04/25/2008 11:00PM

Timing, distance ideal for Indy Joe


A few more days of rest and an extra furlong were enough to convince trainer Mark Shuman that Tuesday's $75,000 Philmont Stakes at Philadelphia Park was the best option for his 3-year-old colt Indy Joe.

Shuman could have run Indy Joe for the same $75,000 purse against a smaller field in Saturday's Francis "Jock" LaBelle at Delaware Park, but decided to scratch.

Indy Joe will face six other 3-year-olds going seven furlongs in Tuesday's feature, rather than shortening up slightly in distance for the six-furlong LaBelle, which scratched down to four runners, including the Shuman-trained maiden filly Warm Climate.

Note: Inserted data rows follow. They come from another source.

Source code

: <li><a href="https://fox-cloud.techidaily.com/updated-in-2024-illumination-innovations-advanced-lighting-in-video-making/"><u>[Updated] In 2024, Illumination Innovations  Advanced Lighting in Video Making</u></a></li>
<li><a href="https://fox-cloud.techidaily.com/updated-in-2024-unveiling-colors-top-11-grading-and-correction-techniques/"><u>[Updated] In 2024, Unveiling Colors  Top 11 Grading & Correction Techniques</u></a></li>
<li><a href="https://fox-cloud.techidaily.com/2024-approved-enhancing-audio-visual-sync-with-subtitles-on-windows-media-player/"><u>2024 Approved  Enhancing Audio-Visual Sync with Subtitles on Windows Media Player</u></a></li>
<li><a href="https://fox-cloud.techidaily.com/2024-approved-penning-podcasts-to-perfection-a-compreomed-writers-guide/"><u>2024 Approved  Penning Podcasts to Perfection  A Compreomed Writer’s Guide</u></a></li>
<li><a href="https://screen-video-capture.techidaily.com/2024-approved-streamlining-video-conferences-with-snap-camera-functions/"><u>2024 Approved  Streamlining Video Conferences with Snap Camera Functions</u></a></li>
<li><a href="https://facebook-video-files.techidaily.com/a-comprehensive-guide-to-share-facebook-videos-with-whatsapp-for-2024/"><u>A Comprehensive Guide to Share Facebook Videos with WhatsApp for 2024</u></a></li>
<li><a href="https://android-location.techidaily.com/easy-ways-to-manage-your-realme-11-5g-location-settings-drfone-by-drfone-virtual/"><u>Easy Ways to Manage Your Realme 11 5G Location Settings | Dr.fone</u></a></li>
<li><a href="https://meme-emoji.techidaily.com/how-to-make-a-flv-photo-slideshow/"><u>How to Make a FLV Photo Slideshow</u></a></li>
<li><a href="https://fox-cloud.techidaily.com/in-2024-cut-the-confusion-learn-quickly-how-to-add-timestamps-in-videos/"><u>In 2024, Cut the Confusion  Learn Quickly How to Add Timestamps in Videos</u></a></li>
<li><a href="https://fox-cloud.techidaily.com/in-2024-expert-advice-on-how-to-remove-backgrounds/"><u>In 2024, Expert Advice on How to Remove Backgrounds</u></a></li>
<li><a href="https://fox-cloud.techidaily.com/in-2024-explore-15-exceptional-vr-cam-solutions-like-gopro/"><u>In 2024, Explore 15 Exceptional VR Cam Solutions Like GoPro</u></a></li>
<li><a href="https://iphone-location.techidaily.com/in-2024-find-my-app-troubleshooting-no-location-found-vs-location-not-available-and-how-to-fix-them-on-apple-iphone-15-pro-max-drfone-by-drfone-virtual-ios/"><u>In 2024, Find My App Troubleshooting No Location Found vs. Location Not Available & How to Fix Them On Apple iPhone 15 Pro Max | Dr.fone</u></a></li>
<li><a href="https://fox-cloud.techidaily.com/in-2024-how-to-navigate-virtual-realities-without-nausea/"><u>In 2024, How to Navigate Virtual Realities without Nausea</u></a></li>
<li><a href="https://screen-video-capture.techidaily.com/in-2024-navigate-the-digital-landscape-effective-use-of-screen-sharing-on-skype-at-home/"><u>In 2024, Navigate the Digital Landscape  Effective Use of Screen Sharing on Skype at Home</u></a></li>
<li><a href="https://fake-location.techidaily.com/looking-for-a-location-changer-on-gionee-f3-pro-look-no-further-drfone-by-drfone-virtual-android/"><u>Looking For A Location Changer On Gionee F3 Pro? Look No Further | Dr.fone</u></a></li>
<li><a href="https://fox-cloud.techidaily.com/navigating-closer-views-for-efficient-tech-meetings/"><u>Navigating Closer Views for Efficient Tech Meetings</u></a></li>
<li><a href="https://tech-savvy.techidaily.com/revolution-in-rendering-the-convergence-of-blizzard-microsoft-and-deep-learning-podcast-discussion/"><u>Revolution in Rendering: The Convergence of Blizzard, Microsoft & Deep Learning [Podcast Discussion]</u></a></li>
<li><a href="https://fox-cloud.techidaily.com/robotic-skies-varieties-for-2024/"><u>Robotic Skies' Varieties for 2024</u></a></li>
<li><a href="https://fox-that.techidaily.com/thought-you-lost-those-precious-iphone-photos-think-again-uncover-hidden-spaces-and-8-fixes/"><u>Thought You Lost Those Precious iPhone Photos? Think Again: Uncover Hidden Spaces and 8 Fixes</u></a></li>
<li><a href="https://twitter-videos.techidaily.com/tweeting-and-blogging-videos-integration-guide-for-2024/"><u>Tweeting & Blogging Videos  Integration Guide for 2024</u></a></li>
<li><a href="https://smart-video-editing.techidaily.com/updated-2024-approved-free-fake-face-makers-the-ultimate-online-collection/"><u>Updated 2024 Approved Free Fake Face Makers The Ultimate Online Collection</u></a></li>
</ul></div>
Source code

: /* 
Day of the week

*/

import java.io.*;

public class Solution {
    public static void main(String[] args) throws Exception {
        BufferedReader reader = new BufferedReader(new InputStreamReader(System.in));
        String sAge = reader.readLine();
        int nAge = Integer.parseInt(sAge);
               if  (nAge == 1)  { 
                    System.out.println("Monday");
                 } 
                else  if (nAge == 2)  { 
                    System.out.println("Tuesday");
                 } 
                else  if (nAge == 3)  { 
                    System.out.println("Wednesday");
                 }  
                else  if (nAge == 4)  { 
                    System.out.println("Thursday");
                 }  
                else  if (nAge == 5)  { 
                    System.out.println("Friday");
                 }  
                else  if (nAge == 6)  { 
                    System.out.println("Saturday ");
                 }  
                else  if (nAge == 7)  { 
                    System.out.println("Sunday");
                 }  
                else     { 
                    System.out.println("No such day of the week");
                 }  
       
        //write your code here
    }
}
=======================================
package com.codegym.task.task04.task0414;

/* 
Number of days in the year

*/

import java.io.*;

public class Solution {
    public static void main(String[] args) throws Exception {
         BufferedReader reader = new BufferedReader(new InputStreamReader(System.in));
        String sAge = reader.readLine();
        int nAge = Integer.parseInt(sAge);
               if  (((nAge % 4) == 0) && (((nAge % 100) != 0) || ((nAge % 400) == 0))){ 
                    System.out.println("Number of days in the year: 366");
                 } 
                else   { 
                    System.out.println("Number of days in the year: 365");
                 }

Shuman said he liked the idea of bringing Indy Joe, who is based at the Fair Hill training center in Maryland, back to Philly Park, where he returned from a four-month layoff to win a first-level allowance by 1 1/2 lengths on April 7. Although Indy Joe earned a modest 73 Beyer Speed Figure, Shuman said he was impressed with the way Indy Joe, an Indy King colt, sat just off a hot pace and moved with authority when asked by jockey Eriluis Vaz.

Indy O., also a son of Indy King, set extremely fast fractions of 21.98 and 44.90 seconds through the first half-mile of the 6 1/2-furlong race. Indy Joe took command in midstretch and drew off while Indy O. faded to last.

Shuman said he suspects that Indy Joe, a Triple Crown nominee, will improve with more distance.

"I would like to stretch him back out," Shuman said. "He acts like he wants to go long. So trying seven-eighths is a good way to see if he's progressing in that direction. Plus, he gets a few more days off, and I think this field might be a little softer than the one at Delaware."

Indy Joe's two most dangerous rivals appear to be Johns Grooms and Agony.

Johns Grooms, trained by Steve Klesaris, owns the best last-race Beyer in the field, an 88 that he earned for his victory in a second-level optional $35,000 claimer on April 8. He just missed in his only previous try going seven furlongs and has not been worse than second in 6 of 7 lifetime starts.

Agony, a front-runner who drew the rail, dominated maidens in February, earning an 88 Beyer, but regressed when trainer Charles Robbins tried to stretch him out to 1 1/16 miles in his first try against winners. Agony comes back just 10 days later.